__Exercise 1__
From the article on the FBAR conviction, list every offense that taxpayers with undisclosed offshore accounts and unreported income could be prosecuted for.
__Exercise 2__
Answer these questions from the article on the FBAR conviction:
(a) How much is the taxpayer reported to have earned in all?
(b) What did the taxpayer leave off Schedule B of Form 1040?
(c) What was the principal purpose of the scheme?

In a recent decision a Federal Appeals Court sustained the criminal conviction of a taxpayer for failing to file FBARs, filing false income tax returns and mail fraud and student loan fraud. The scheme was both complex and simple at the same time.
The taxpayer used a series of offshore and domestic structures to make investments. In all the taxpayer is reported to have earned $1.7 million and paid less than $400 in federal income tax. The court found that he was required to file FBARs and knowingly did not. It also concluded that by under reporting his income he enabled his children to qualify for federally insured student loan programs. As part of the under reporting scheme he did not report his offshore bank accounts as required on Schedule B of Form 1040. The importance of this case is that evidence of “specific intent” which is required to establish the elements of the criminal violations is inferred from the conduct taken as a whole. The intention was to not disclose the offshore accounts so as not to report the income and enable the filing of false student loan applications, was among the purposes of the scheme. The principal purpose was not to pay income tax.
This case has important ramifications for taxpayers who may have improperly applied for and received state and/or federal social welfare benefits, like Supplemental Security Income (“SSI”) or Medicaide. For some taxpayers who have undisclosed offshore accounts, like dual nationals or Permanent residents, and who have unreported income on those accounts the risk of not coming forward is clear. For those taxpayers the risk is that they will face prosecution for (a)willful failure to file FBARs, (b) willful failure to file income tax returns or filing false returns, (c) welfare fraud and (d) mail fraud. The issue for many of these taxpayers is how to come forward and what are the costs, including tax, interest, penalties on the tax and FBAR penalties.

__Data supplied__
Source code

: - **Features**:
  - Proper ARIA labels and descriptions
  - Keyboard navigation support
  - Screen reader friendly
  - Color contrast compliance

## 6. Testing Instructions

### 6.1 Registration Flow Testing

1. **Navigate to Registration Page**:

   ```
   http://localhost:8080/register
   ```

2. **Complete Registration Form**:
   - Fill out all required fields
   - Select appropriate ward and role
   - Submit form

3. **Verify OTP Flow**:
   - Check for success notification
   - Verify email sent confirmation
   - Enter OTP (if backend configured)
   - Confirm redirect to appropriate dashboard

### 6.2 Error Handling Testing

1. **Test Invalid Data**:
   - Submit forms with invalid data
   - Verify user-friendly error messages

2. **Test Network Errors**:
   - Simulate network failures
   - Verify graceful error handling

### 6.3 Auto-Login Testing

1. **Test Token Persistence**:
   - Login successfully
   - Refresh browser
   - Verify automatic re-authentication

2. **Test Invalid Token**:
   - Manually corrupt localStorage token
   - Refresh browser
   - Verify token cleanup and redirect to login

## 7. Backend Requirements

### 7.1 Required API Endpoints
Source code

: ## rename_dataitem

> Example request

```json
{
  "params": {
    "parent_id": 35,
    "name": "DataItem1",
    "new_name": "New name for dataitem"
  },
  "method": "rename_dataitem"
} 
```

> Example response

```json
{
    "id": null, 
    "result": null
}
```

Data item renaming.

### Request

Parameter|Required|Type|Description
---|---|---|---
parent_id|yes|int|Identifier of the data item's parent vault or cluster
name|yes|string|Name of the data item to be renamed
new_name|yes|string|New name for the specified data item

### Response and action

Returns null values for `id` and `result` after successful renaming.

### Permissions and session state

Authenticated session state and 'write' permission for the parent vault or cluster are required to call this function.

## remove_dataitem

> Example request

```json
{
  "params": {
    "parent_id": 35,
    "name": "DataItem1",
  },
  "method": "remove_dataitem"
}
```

__Output 1__
- Willful failure to file FBARs
- Willful failure to file income tax returns or filing false returns
- Welfare fraud
- Mail fraud

__Output 2__
(a) $1.7 million
(b) His offshore bank accounts
(c) Not paying income tax